[START OF Passage given]

Monday, March 29, 2010

March 13-Saturday in Switzerland

Woke up bright and early to peep out my window at the Swiss houses surrounding the one I was staying in, with their pointed rooftops with slopped bottoms. For breakfast. Cereal and fresh bed with honey that was thick and delicious!!! Also, I was made a latte..we had picked up fresh milk yesterday. It was in a little room behind a barn where u pay so much money, and (using a bottle or container brought with you) you fill up the bottle with milk from a sort of tap. Directly from the dairy! I swear it tasted better…

Anyways, foamed up the milk and added a bit of ground up Cardamon!!! This is a spice they use in the middle east! Because I recognized the flavor from our meals with them J it made the coffee late extra good! No lies.

Then they helped me with a map show how to get to the town Ermatingen on the lake Bodensee! Ursula dropped me off so I would just have to follow the winding road straight. It was an easy 45 min run/walk. Most of which was down a (never ending) hill. Went through a couple towns..which can be as small as a cluster of houses with a few barns and a place to eat.

[END OF Passage given]
[START OF Record set]

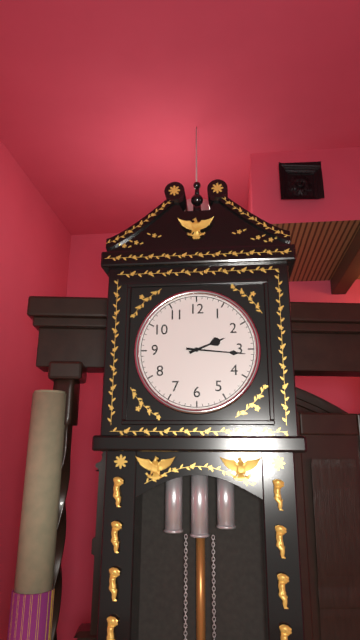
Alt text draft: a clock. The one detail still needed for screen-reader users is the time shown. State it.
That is 2:16
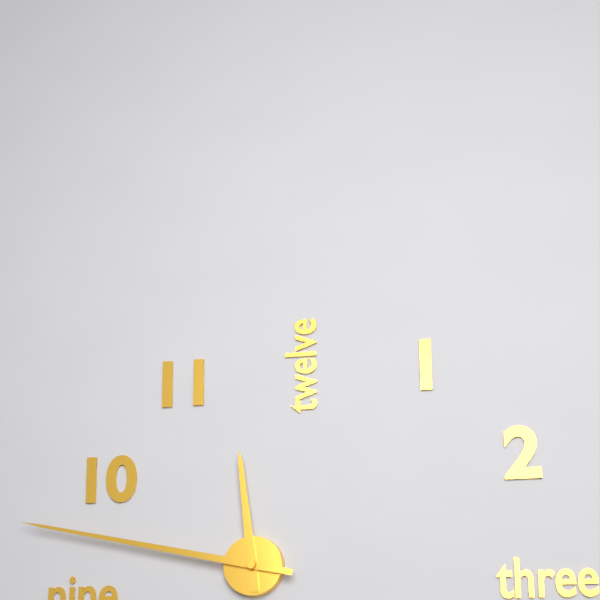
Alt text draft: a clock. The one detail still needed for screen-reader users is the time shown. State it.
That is 11:47
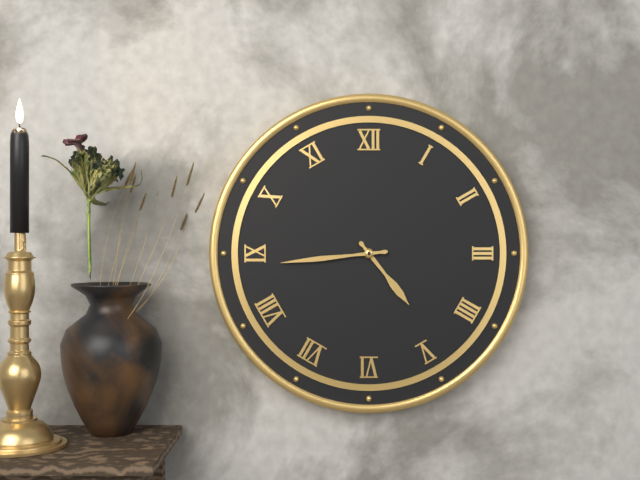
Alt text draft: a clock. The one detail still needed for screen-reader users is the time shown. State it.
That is 4:44
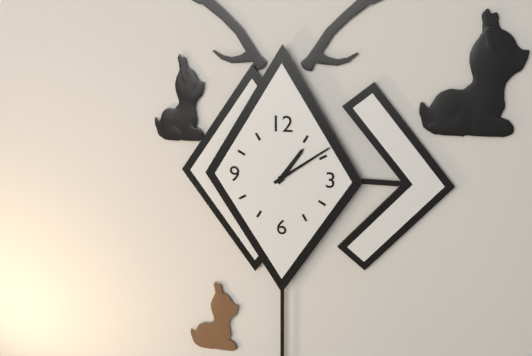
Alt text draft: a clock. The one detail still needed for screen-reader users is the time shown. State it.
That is 1:09
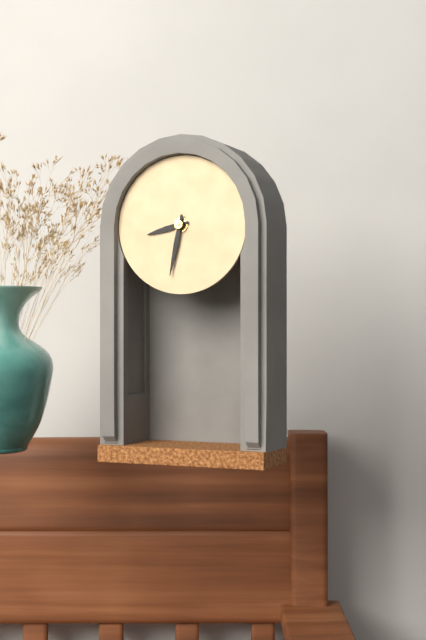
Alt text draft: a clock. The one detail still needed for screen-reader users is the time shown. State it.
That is 8:32
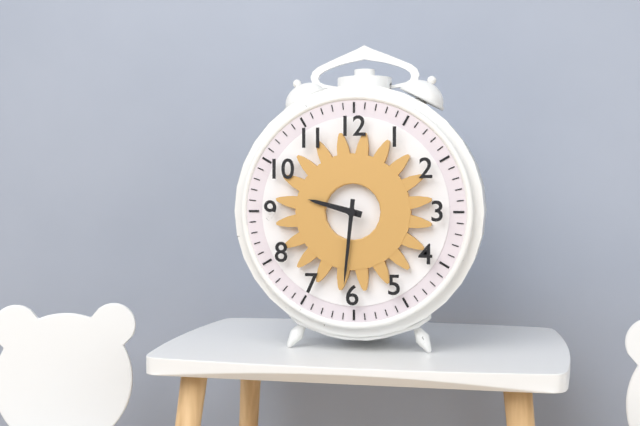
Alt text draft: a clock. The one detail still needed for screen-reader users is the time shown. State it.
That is 9:31
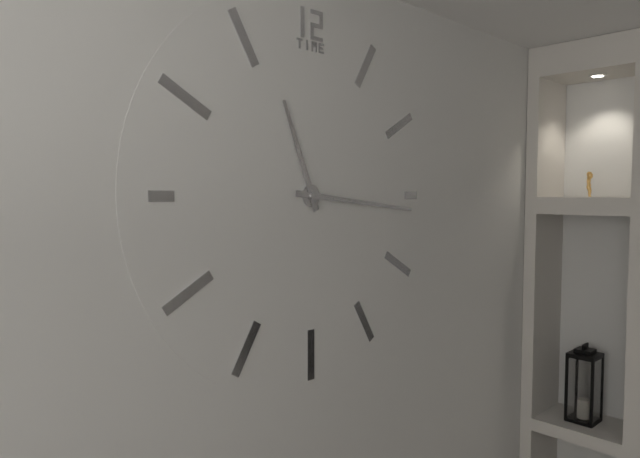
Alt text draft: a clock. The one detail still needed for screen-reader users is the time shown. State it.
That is 11:16
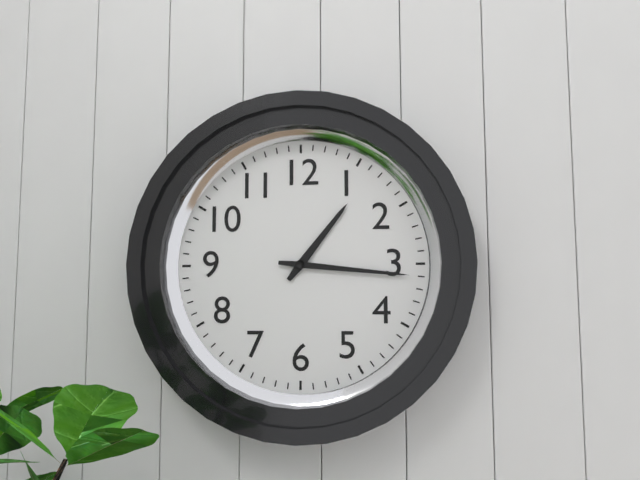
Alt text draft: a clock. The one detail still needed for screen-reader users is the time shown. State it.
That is 1:16
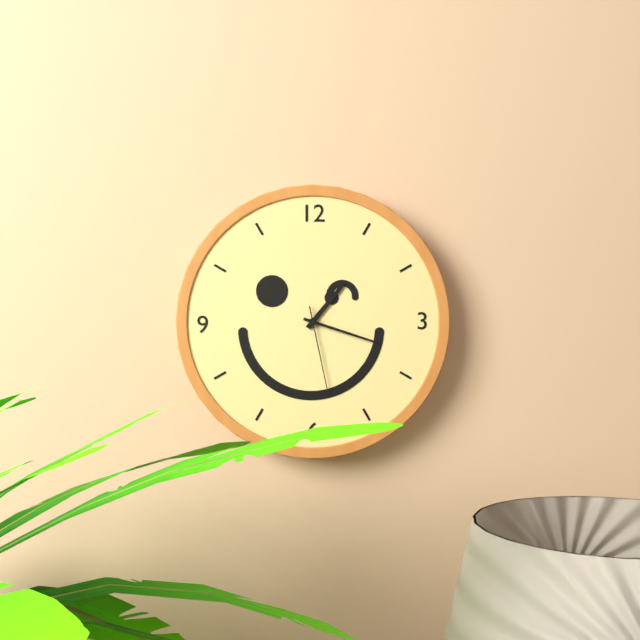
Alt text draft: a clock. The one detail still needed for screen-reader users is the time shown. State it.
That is 1:18:28
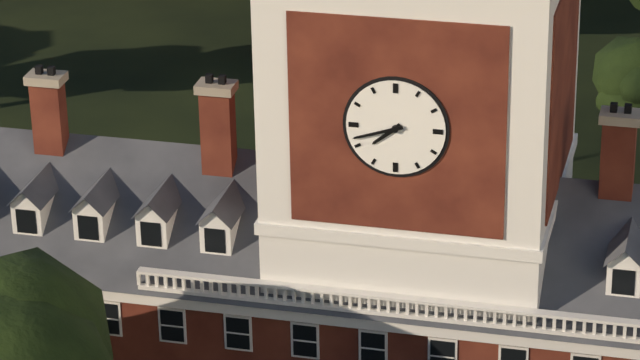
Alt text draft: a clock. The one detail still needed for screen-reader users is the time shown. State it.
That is 7:42
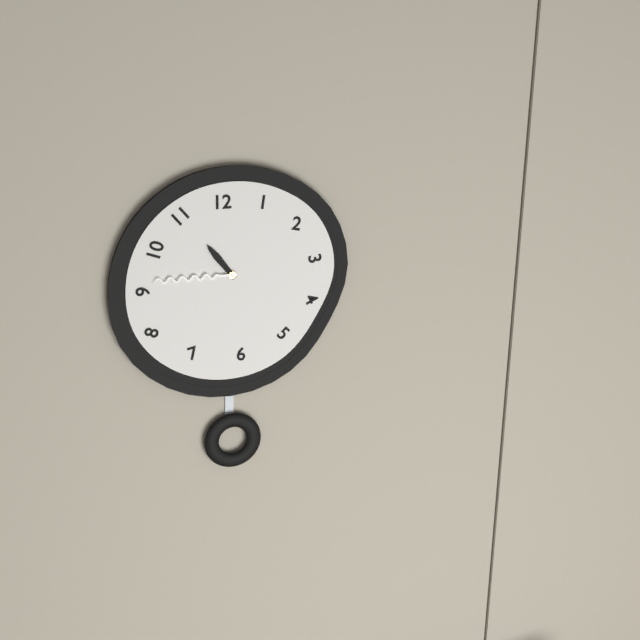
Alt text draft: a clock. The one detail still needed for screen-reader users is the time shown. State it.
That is 10:45
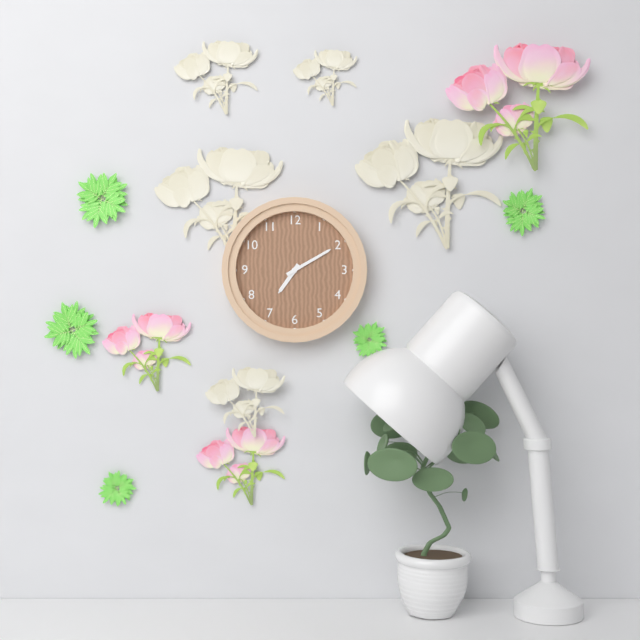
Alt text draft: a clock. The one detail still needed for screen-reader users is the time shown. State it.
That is 7:10
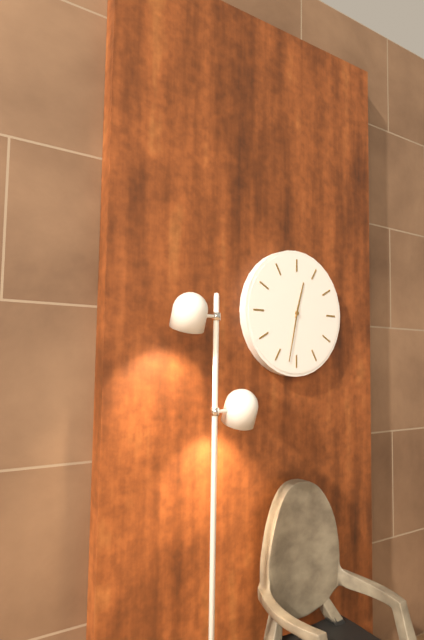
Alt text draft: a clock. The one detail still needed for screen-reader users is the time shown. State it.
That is 12:32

[END OF Record set]

▶ _Requests_
**A)** In the Switzerland diary entry, on which lake is the town of Ermatingen?
**B)** Pick up the Switzerland diary entry right after its final sentence and keep going.

▶ _Results of the tasks_
**A)** Lake Bodensee.

**B)**
The “road” I followed is for “wanderweg” walkers/pedestrians. With little signs for walkers, bikers and such. There are little, less than single lane sized, paved roads that cut across the land, connecting these little towns with their sharply angled roofs, and highways through forests and across farmer’s fields.

March 13-Saturday!

I paused a few times, to breathe in the cool, clear air with the smell of the land mixed in it. When the path went through the trees, the world was trapped between serenity and activity. Quiet because wind barely rustled the trees, and no sounds of the outside world interrupted the air. But bustling with the occasional squirrel that darted out of sight, and the birds that sang from the foliage to one another. While the snow (that still remained in the cooler shade) slid off of boughs, or dripped from branches.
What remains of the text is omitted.